## Prompt
Please give back, word for word, only the lines starting at the one containing "Sphere: Coupling vs wavelength" and ending at the one containing "from PyMieSim.experiment import Setup" within the material below.

## Dataset excerpts
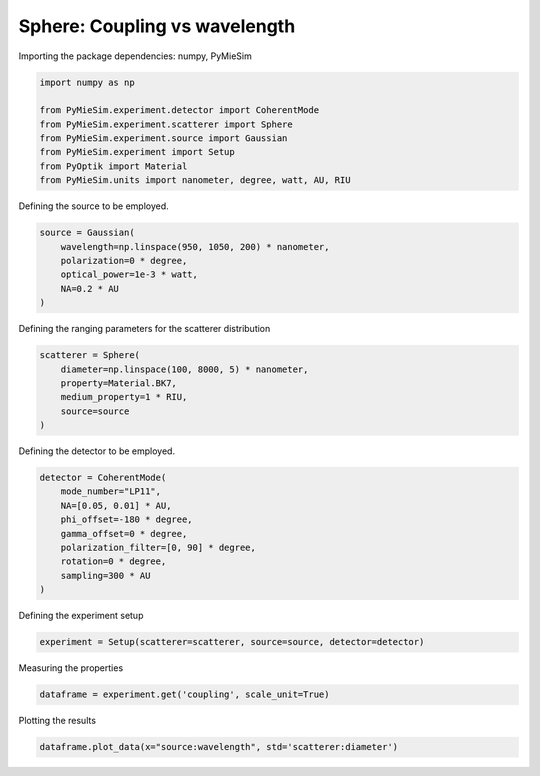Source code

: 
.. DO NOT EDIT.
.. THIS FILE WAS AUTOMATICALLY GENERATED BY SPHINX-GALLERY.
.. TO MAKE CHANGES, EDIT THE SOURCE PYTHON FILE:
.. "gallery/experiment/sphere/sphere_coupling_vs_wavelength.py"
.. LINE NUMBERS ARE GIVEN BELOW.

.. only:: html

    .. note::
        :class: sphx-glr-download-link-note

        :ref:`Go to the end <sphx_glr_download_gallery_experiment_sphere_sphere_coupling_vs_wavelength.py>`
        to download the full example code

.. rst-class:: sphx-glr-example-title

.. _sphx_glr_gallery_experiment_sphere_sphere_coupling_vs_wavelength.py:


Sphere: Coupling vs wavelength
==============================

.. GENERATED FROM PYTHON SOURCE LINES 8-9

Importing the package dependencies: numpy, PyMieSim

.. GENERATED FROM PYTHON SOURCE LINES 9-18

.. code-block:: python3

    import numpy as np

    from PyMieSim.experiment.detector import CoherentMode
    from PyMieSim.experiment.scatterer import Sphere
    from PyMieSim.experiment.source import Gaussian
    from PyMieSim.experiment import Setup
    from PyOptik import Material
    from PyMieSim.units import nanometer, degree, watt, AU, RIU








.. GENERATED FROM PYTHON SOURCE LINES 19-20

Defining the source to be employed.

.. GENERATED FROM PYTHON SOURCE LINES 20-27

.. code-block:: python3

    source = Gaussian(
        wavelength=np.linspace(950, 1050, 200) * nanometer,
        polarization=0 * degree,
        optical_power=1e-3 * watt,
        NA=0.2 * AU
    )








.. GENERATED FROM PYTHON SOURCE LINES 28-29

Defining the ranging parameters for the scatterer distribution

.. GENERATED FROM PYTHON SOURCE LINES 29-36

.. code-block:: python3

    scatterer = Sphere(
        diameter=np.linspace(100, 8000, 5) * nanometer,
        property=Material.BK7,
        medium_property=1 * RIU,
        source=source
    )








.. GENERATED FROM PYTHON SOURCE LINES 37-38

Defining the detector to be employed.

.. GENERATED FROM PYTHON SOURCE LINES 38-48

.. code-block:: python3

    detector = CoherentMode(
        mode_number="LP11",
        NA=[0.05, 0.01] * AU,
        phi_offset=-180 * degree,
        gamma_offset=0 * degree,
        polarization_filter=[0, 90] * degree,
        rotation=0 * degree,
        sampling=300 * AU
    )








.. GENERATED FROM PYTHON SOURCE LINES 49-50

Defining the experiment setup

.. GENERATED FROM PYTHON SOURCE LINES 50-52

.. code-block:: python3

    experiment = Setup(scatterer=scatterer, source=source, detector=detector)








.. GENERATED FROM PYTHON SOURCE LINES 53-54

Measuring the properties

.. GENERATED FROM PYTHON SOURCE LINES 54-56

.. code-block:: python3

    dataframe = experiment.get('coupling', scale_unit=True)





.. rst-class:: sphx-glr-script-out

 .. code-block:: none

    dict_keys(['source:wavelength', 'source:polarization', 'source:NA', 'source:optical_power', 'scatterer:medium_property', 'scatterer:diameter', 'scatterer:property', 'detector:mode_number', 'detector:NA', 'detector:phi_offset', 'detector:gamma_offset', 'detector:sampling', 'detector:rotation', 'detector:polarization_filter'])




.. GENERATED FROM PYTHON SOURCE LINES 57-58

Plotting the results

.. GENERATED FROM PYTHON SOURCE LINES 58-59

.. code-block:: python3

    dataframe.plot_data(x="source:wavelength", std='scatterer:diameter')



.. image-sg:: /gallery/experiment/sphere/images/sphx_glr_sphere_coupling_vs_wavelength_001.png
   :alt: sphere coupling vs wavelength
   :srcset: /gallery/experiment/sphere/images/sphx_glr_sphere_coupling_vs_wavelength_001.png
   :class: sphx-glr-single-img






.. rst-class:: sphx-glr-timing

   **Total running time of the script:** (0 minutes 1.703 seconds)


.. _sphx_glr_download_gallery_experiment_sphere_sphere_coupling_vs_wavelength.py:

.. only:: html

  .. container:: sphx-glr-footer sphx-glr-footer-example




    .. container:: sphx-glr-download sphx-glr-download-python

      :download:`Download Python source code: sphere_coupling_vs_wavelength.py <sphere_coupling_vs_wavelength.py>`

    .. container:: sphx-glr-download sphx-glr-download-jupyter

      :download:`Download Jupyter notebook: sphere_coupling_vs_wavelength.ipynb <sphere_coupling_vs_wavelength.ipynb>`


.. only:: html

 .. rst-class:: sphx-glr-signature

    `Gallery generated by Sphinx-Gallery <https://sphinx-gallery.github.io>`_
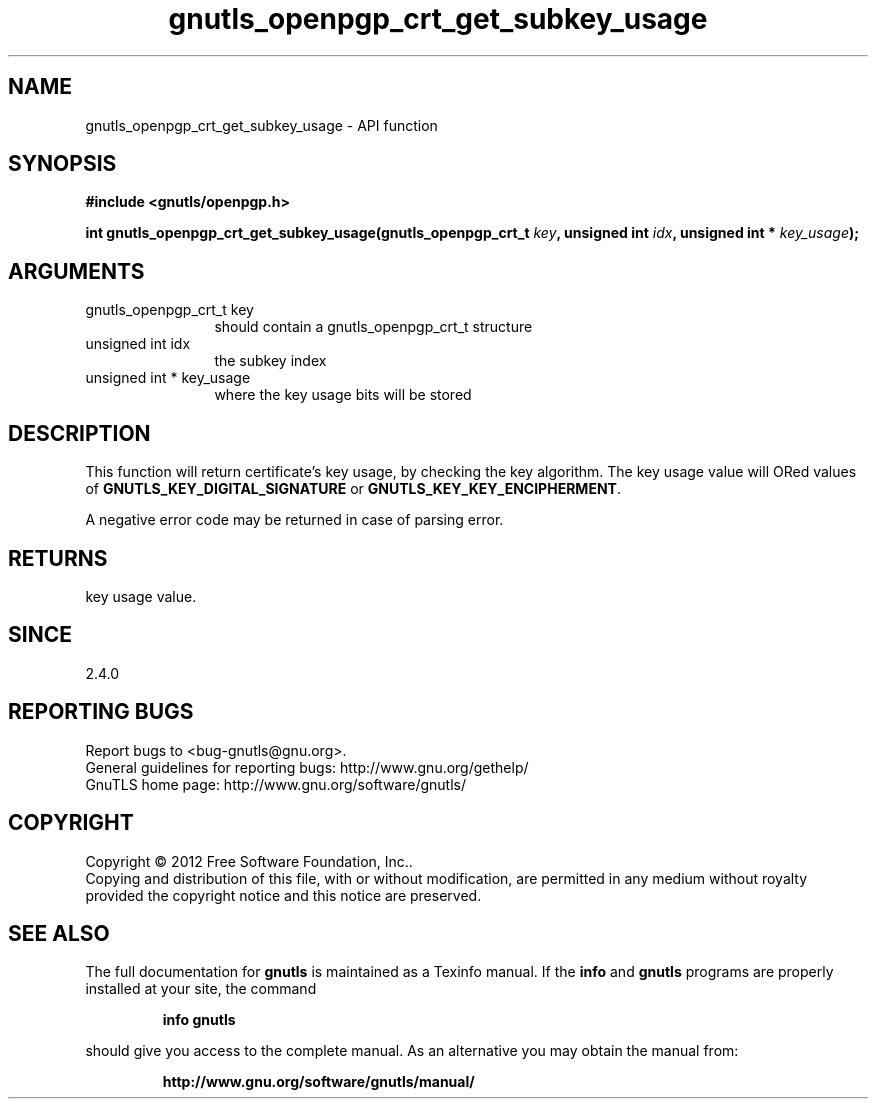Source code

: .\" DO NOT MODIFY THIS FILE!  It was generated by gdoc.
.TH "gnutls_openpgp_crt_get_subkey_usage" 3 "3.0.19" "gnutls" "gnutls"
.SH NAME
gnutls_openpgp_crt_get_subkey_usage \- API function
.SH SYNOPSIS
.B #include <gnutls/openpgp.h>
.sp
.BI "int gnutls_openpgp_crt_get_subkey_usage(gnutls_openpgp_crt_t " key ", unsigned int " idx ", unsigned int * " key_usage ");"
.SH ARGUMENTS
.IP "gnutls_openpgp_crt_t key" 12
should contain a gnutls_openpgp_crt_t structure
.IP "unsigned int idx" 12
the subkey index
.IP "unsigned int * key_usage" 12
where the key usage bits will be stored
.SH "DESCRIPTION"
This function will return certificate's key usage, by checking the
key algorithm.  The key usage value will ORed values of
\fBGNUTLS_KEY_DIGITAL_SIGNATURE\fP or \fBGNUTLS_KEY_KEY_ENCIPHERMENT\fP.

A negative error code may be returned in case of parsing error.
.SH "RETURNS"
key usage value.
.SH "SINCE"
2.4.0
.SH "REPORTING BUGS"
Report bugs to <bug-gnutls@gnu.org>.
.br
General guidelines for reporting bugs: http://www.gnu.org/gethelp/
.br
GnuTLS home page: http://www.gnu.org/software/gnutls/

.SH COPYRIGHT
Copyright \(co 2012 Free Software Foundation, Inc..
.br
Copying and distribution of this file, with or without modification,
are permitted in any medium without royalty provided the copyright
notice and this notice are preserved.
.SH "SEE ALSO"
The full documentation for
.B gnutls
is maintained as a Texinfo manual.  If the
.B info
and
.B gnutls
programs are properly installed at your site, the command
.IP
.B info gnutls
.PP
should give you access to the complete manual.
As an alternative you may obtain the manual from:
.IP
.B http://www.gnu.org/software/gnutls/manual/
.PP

## Answer section
Sphere: Coupling vs wavelength
==============================

.. GENERATED FROM PYTHON SOURCE LINES 8-9

Importing the package dependencies: numpy, PyMieSim

.. GENERATED FROM PYTHON SOURCE LINES 9-18

.. code-block:: python3

    import numpy as np

    from PyMieSim.experiment.detector import CoherentMode
    from PyMieSim.experiment.scatterer import Sphere
    from PyMieSim.experiment.source import Gaussian
    from PyMieSim.experiment import Setup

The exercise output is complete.